WHAT I AM READING NOW: One Shot by Lee Child, which is the book on which the movie "Jack Reacher" is based. Child has an uncanny knack for building tension in a plot. He also follows my small-town focus in this novel. It is set in a smaller Indiana city where a lone shooter murders several innocent people. Of course, it's obvious that Tom Cruise doesn't fit Child's Reacher exactly. Child's character is 6-foot-5 and about 250 pounds; Cruise is a comparative shrimp. I will see how it works in the movie once I finish the book.

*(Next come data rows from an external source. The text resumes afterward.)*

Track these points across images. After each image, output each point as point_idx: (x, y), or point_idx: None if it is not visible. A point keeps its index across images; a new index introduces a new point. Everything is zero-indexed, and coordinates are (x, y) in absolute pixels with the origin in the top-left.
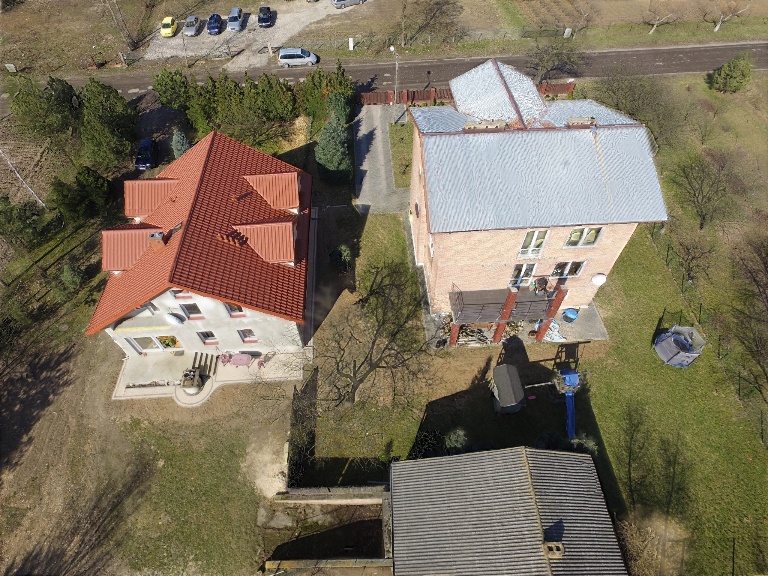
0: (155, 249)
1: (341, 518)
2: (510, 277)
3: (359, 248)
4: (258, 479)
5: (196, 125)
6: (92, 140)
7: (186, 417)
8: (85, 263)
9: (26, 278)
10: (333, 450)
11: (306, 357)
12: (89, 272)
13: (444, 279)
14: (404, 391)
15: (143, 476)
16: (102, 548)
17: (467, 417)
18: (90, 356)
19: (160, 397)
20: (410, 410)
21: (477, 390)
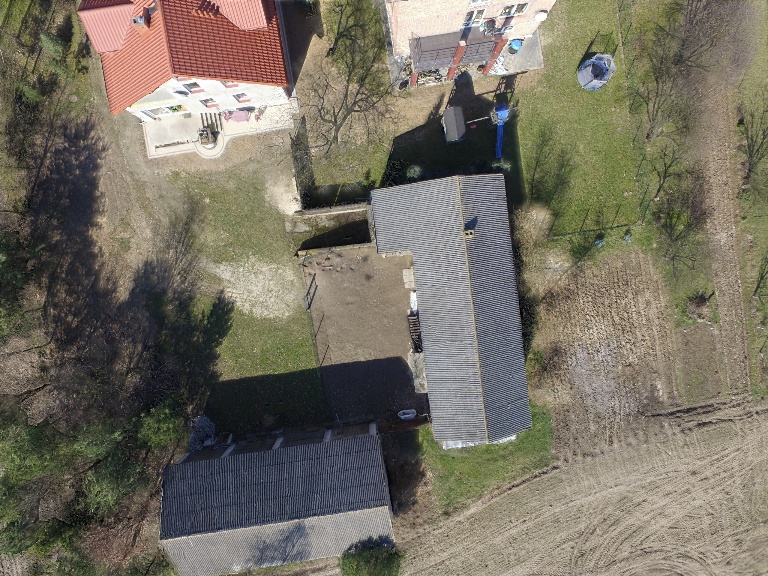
0: (140, 33)
1: (340, 221)
2: (463, 22)
3: None
4: (279, 204)
5: None
6: None
7: (212, 166)
8: (52, 24)
9: (4, 48)
10: (328, 180)
11: (293, 107)
12: (62, 35)
13: (404, 30)
14: (376, 130)
15: (198, 210)
16: (191, 254)
17: (424, 146)
18: (111, 123)
19: (186, 153)
20: (381, 145)
21: (432, 124)
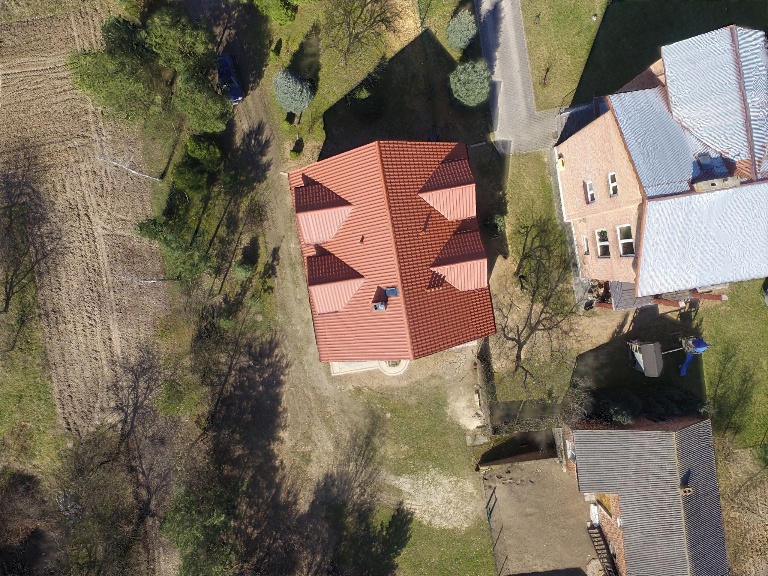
0: None
1: None
2: None
3: (506, 203)
4: (461, 419)
5: (267, 11)
6: (195, 114)
7: (395, 382)
8: (239, 246)
9: None
10: (510, 396)
11: None
12: (249, 257)
13: None
14: (559, 348)
15: (379, 424)
16: (371, 467)
17: (607, 364)
18: (294, 340)
19: (369, 370)
20: (565, 363)
21: (616, 342)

A quick aside: Happy New Year!!! I am taking heed of some literary wisdom I saw on Twitter yesterday. (Yes, there can be wisdom in 140-character messages.) It said not to look at this as the year I will get an agent but as the year in which I will write a great novel. I think I have the vehicle to make that happen. These days I am busy revising that vehicle.

Thanks to all of you who have given me support. I believe in one of Patricia Cornwell's principles as I sit down to write: Failure is not an option. We write to be published because our work deems it necessary. I am still learning the lessons to reach that point.